EXERCISE OBJECTIVE: Express the lines of the items below as a JSON list of strings, one string per line, with blank lines omitted. Leave the pictures out of the list.

#### STORED DATA

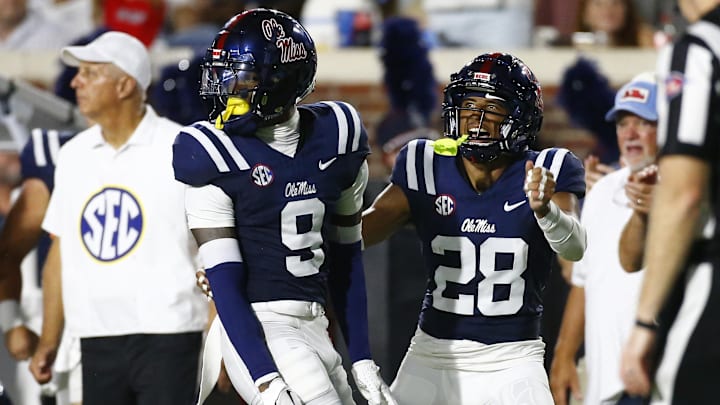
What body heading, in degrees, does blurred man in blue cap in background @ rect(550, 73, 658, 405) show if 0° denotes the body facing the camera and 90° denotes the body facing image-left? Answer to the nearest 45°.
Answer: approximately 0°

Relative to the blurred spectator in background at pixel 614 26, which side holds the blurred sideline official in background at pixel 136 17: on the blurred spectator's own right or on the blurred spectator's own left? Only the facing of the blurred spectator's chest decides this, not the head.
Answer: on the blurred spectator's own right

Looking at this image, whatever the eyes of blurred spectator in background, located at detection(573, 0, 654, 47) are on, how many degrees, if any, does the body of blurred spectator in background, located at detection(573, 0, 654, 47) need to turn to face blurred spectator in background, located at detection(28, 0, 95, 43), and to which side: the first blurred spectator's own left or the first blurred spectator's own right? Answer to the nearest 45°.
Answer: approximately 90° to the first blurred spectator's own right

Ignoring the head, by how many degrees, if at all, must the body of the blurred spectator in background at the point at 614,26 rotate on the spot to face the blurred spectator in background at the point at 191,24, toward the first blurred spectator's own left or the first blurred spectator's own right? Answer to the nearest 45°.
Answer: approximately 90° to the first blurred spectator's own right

########

OUTPUT FOR THIS TASK:
[
  "What body heading, in degrees, does blurred man in blue cap in background @ rect(550, 73, 658, 405) show if 0° denotes the body facing the camera and 90° denotes the body facing image-left? Answer to the nearest 45°.",
  "Answer: approximately 0°",
  "Relative to the blurred spectator in background at pixel 614 26, which side holds the blurred sideline official in background at pixel 136 17: on the blurred spectator's own right or on the blurred spectator's own left? Only the facing of the blurred spectator's chest decides this, not the head.",
  "Answer: on the blurred spectator's own right",
  "Looking at this image, whatever the eyes of blurred spectator in background, located at detection(573, 0, 654, 47) are on, how many degrees, if any, does the body of blurred spectator in background, located at detection(573, 0, 654, 47) need to turn to face blurred spectator in background, located at detection(28, 0, 95, 43), and to which side: the first blurred spectator's own left or the first blurred spectator's own right? Answer to the nearest 45°.",
  "Answer: approximately 90° to the first blurred spectator's own right",
  "Ignoring the head, by how many degrees, if at all, must the body of the blurred spectator in background at the point at 614,26 rotate on the spot to face the blurred spectator in background at the point at 191,24, toward the first blurred spectator's own left or the first blurred spectator's own right? Answer to the nearest 45°.",
  "Answer: approximately 90° to the first blurred spectator's own right"
]